● DATA FOR THIS EXERCISE:

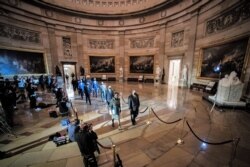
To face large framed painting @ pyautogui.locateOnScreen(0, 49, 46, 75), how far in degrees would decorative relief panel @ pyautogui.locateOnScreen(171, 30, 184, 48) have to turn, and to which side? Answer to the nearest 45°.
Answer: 0° — it already faces it

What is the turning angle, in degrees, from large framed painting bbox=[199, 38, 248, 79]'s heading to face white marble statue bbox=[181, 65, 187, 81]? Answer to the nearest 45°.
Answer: approximately 90° to its right

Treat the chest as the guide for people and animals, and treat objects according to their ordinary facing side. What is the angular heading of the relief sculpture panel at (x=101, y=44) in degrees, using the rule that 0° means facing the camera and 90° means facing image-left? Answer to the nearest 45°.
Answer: approximately 0°

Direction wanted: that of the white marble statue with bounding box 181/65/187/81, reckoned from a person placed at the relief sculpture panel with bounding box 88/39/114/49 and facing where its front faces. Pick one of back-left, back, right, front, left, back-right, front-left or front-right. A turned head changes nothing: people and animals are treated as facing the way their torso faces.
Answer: front-left

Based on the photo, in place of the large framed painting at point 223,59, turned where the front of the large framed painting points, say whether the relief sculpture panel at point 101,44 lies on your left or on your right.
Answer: on your right

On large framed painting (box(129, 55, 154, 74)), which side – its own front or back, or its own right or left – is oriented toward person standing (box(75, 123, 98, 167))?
front

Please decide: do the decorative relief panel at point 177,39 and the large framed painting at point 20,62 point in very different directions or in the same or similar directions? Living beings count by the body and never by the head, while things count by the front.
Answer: very different directions

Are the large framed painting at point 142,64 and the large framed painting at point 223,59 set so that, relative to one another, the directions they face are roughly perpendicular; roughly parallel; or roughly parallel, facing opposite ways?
roughly perpendicular

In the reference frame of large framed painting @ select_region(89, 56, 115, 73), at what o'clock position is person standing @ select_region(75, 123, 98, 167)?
The person standing is roughly at 12 o'clock from the large framed painting.

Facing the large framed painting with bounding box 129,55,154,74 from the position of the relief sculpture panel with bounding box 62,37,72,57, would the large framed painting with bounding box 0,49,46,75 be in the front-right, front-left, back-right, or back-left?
back-right

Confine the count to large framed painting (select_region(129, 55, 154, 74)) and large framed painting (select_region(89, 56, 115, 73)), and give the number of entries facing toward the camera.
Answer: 2

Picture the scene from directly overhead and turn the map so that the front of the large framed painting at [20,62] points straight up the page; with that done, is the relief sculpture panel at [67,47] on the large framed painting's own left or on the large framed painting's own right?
on the large framed painting's own left

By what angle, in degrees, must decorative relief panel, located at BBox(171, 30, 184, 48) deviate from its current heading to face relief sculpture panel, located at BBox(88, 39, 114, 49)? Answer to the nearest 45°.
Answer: approximately 45° to its right

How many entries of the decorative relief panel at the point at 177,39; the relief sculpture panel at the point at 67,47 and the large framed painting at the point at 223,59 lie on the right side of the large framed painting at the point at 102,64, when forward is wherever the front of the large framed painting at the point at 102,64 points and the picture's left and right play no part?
1

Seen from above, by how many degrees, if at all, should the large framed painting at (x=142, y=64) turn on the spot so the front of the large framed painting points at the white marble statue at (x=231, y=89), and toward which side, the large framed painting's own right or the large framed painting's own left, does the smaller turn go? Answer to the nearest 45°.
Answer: approximately 45° to the large framed painting's own left
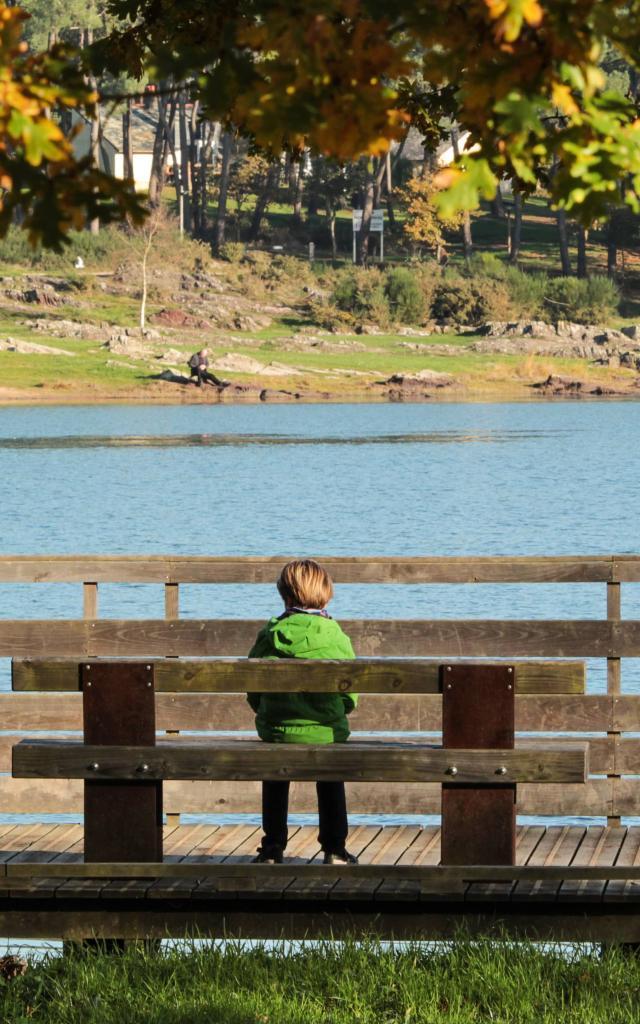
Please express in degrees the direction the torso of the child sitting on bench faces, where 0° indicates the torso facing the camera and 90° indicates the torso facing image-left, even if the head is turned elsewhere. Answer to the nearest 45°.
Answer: approximately 180°

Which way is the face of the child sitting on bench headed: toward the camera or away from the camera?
away from the camera

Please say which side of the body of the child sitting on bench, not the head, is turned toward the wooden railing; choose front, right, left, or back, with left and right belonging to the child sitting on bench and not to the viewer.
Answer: front
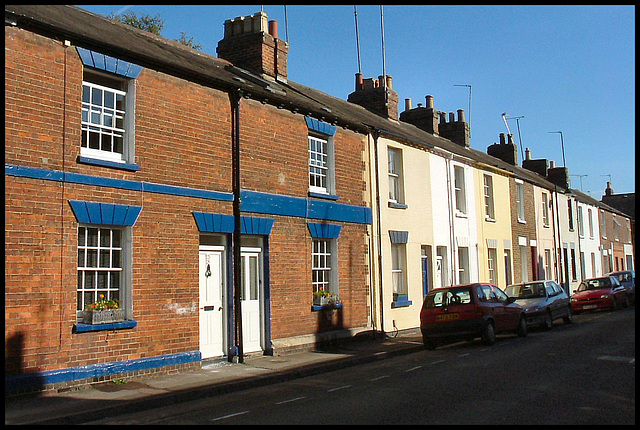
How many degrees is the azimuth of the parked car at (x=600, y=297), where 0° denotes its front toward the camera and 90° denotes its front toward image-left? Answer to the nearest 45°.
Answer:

● THE TASK:
What is needed is an exact printout of every record above, with the pictures left out.

● SOLUTION:
To face large framed painting @ pyautogui.locateOnScreen(0, 49, 46, 75), how far in degrees would decorative relief panel @ pyautogui.locateOnScreen(171, 30, 184, 48) have to turn, and to which side? Answer to the nearest 45°.
Answer: 0° — it already faces it

What is the turning angle, in degrees, from large framed painting bbox=[199, 38, 248, 79]'s heading to face white marble statue bbox=[181, 65, 187, 81]? Answer to the nearest 45°.
Answer: approximately 90° to its right

Treat the chest as the guide for people and animals, and treat objects according to their ordinary facing side. What is the angular heading of the relief sculpture panel at (x=101, y=44) in degrees, using the rule that 0° means facing the camera and 90° means facing image-left? Answer to the nearest 45°.
Answer: approximately 0°

Direction wanted: that of the white marble statue with bounding box 181/65/187/81, reckoned from a person placed at the relief sculpture panel with bounding box 88/39/114/49 and facing where its front faces. Pick one of back-left, back, right, front, left, back-right, front-left or front-right. A turned head changes nothing: people and animals are treated as facing the way their torso faces.
Answer: front-left

Based on the photo, in place of the large framed painting at point 223,59, turned where the front of the large framed painting points, say whether the relief sculpture panel at point 101,44 lies on your left or on your right.
Answer: on your right

On large framed painting (box(129, 55, 154, 74)), which side – its own front or back, or its own right or left – is oriented toward person standing (box(75, 123, 98, 167))?
front

Please decide: do the decorative relief panel at point 177,39 and the large framed painting at point 20,62 point in very different directions or in the same or similar directions? Living beings count by the body and never by the head, while things count by the front.
Answer: very different directions

Are the large framed painting at point 142,64 and the large framed painting at point 223,59 set so that, relative to one another, the directions they face are roughly perpendicular; roughly parallel; or roughly parallel, facing opposite ways?
roughly perpendicular

In the reference frame of large framed painting @ select_region(89, 56, 115, 73), at what o'clock position is person standing @ select_region(75, 123, 98, 167)?
The person standing is roughly at 12 o'clock from the large framed painting.

Facing the large framed painting with bounding box 129,55,154,74 from the position of the relief sculpture panel with bounding box 62,37,72,57, would the large framed painting with bounding box 0,49,46,75 be in the front-right, front-left, back-right, or back-left?
back-right

Confine the count to large framed painting (select_region(129, 55, 154, 74)) and large framed painting (select_region(89, 56, 115, 73)), and give the number of entries facing toward the camera.
Answer: 2

Picture the scene from directly overhead and turn the map so that the front of the large framed painting at [20,62] points straight up the page; with that done, is the relief sculpture panel at [67,47] on the large framed painting's own left or on the large framed painting's own right?
on the large framed painting's own left

By what angle, in degrees, must decorative relief panel, located at BBox(171, 30, 184, 48) deviate from its current heading to face relief sculpture panel, located at BBox(88, 39, 114, 49)? Answer to the nearest 45°.
Answer: approximately 45° to its right

How many entries of the decorative relief panel at the point at 177,39; the relief sculpture panel at the point at 67,47 and the large framed painting at the point at 223,59 lie on the right side of the large framed painting at the point at 102,64, when forward is wherever the front of the large framed painting at the point at 102,64 points and the picture's left and right play no part?
1

Seen from above, by how many degrees, if at all, should the large framed painting at (x=142, y=64) turn on the spot so the front of the large framed painting points at the white marble statue at (x=231, y=89), and toward which side, the large framed painting's own right or the large framed painting's own left, does the smaller turn go? Answer to the nearest 45°.
Answer: approximately 45° to the large framed painting's own left
Please express in degrees the direction the torso of the child sitting on bench faces, where 0° indicates the torso facing the camera and 90° indicates the torso facing image-left, even if the head is turned elsewhere. Answer to the nearest 45°.
Answer: approximately 180°

Which way is the face of the child sitting on bench headed: toward the camera or away from the camera?
away from the camera

Please say which side of the body of the child sitting on bench, not the head, is turned toward the wooden railing; choose front, right, left, or back, with left and right belonging to the child sitting on bench and not to the viewer.
Answer: front
How many degrees is the azimuth of the parked car at (x=600, y=297), where 0° denotes its front toward the camera and 90° denotes its front toward image-left? Answer to the nearest 45°.
Answer:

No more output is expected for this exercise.